The phase III S0221 trial, which compared two schedules of paclitaxel following dose-dense AC (doxorubicin 60 mg/m2 + cyclophosphamide 600 mg/m2) as adjuvant therapy for high-risk early-stage breast cancer, demonstrated no difference between weekly paclitaxel x 12 (n=1, 653) or Q2 week paclitaxel x 6 (n=1,641) in five-year DFS and OS. Allergy and musculoskeletal pain and neurologic toxicities were significantly greater in the Q2 week arm.

 

·   CALGB 40101 (Abstract 1007): Single-agent paclitaxel not as good as doxorubicin/cyclophosphamide

CALGB 40101 randomized patients with 0-3 positive lymph nodes early-stage breast cancer to receive either AC (Q3w then changed to Q2w) or paclitaxel (weekly then changed to Q2w) for 4-6 cycles as adjuvant treatment.  Adjuvant hormonal therapy and trastuzumab were administered as indicated. Previous analysis of this trial demonstrated no difference between four or six cycles of therapy in relapse-free survival (RFS).

 

Data presented at ASCO 2013 indicated that paclitaxel is not equivalent to AC in RFS (HR: 1.26, favoring AC, 95% CI 1.05-1.53, p=0.02) and OS (HR: 1.27, favoring AC, 95% CI 1.00-1.62, p=0.05). Therefore, single-agent paclitaxel is not recommended in the adjuvant setting based on this study.

 

Local Therapy

·   10-year update of NSABP B32: Axillary lymph node dissection is not needed in patients with negative sentinel lymph node. 

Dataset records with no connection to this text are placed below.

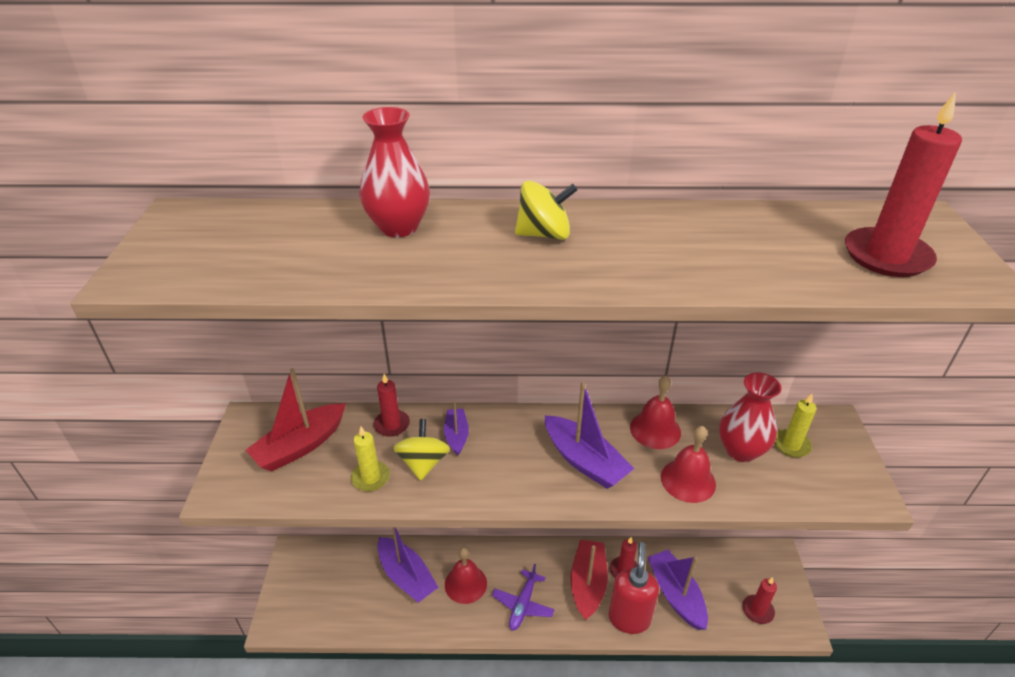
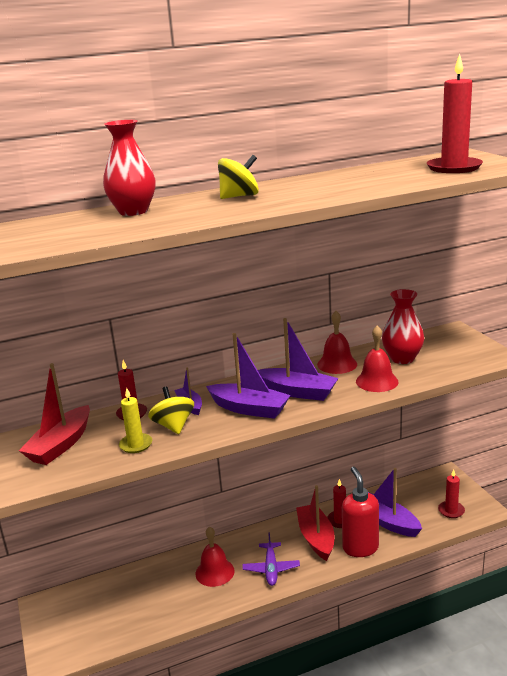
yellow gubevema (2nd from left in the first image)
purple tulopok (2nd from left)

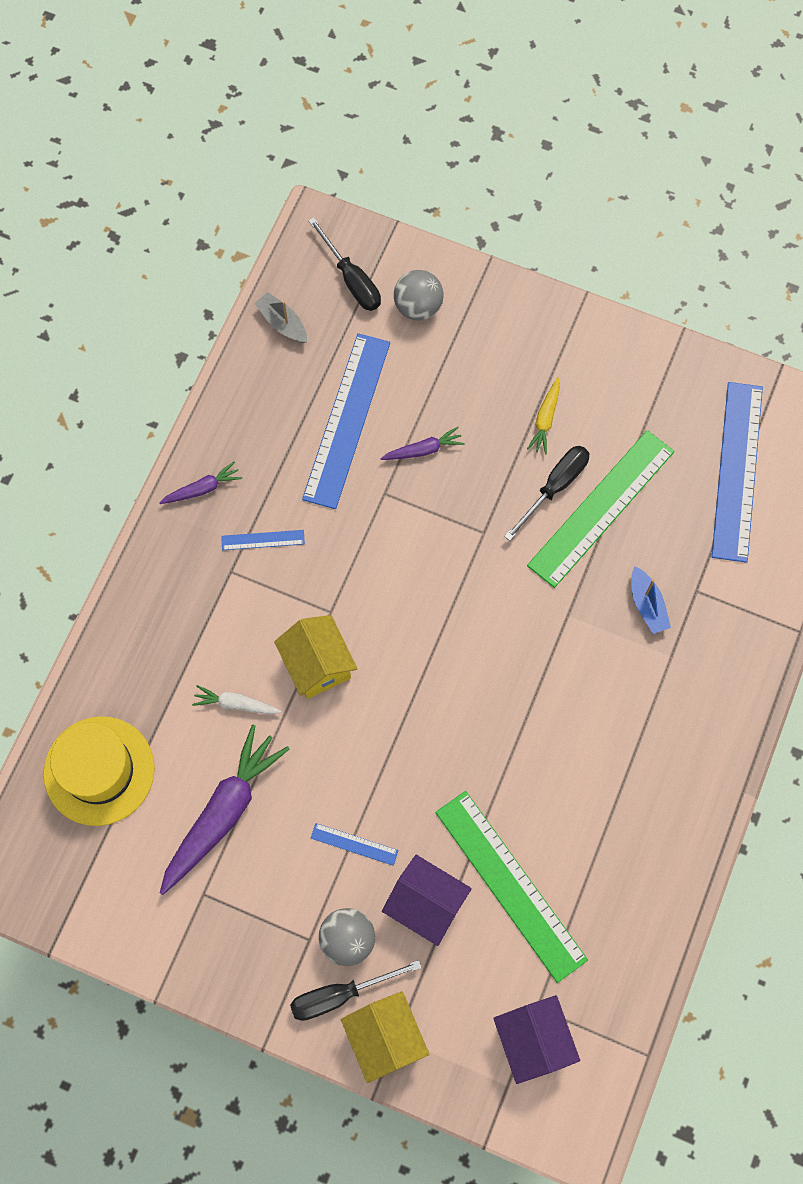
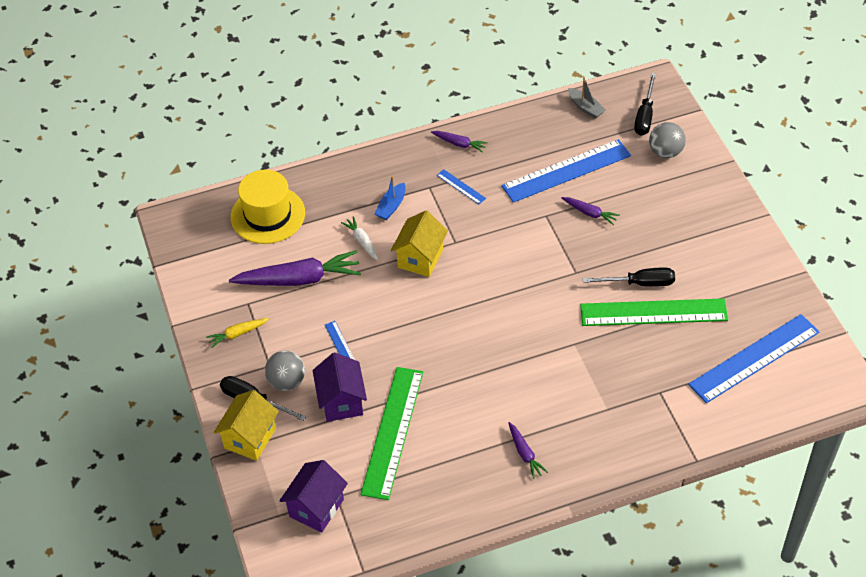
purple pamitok (3rd from left)
yellow pamitok
blue tulopok
grey tulopok

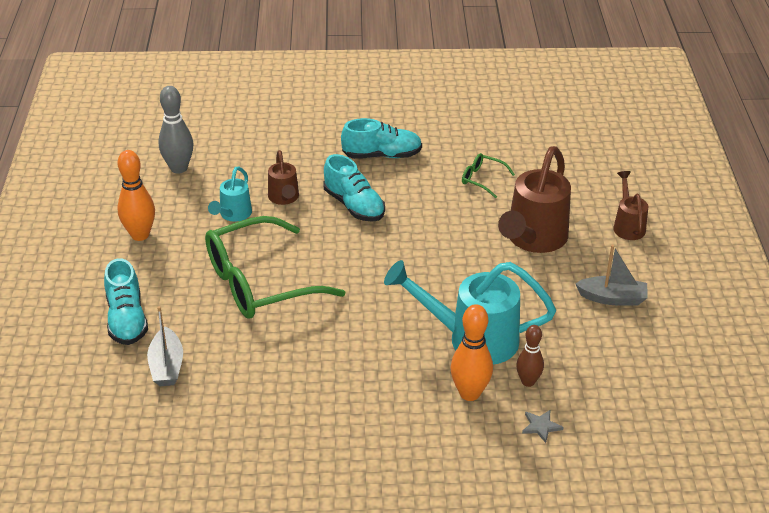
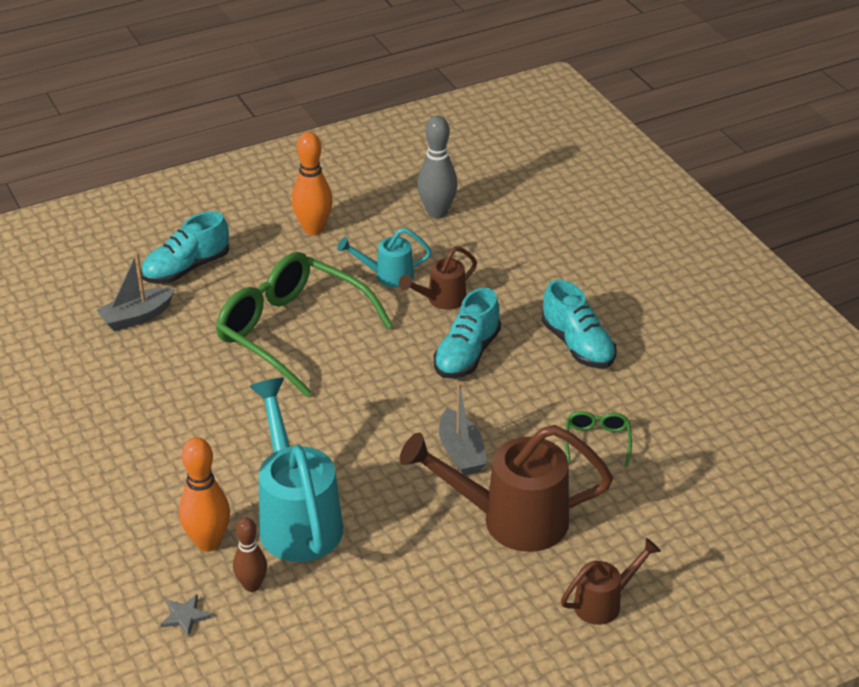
grey tulopok (2nd from left)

NSABP B32 was a phase III trial that randomized patients with clinically node negative breast cancer to either the sentinel node (SN) resection with axillary lymph node dissection (AD) (group 1) or SN alone without AD unless SN was found to be positive by intraoperative cytology or postop H&E. The 10-year follow-up data were reported. 

 

In the SN-negative population, no difference was observed between the two groups in local and regional recurrences rates (4.25% in the SN+AND arm and 4.03% in the SN-only arm, HR=0.96, p=0.77), DFS (HR=1.02, p=0.72) or OS (HR=1.09, p=0.35), reassuring the current practice that the SN-negative population does not need AD. Among the 3,268 patients with negative SN, central analysis by IHC and detailed pathologic exam of the SN were performed. 616 (15.9%) patients were found to have occult metastases, including 430 with isolated tumor cells, 172 with micrometastases, and 14 with macrometastases.

 

The presence of an occult metastases was associated with an insignificant decrease in overall survival (HR=1.26, p=0.06) and a significant decrease in disease-free survival (HR=1.25, p=0.01), but likely not clinically significant.  Therefore, routine use of IHC for SN evaluation is not recommended.

 

·  Final analysis of the EORTC AMAROS trial (Abstract LBA1001): Axillary radiation provides local control and survival comparable to axillary lymph node dissection (AD) with fewer side effects in women with clinical node-negative but found to have a positive sentinel node

In this trial, patients with a positive SN, were randomized to AD (n=744) and axillary radiation (AxRT: level I +II + III + supraclavicular area) (n=681). Patients with four or more positive lymph nodes identified in the AD group were offered radiation therapy.

 

The five-year axillary recurrence rates were low in both groups -- 0.43% in the AD group and 1.19% in the AxRT group. There was no difference in DFS and OS between the two groups.  Note that ALND identified no additional lymph node in 67.1%, 1-3 nodes in 25%, and more than four in 7.8% of patients. There was a significantly higher rate of lymphedema in the AD group, and therefore, radiation rather than AD is recommended.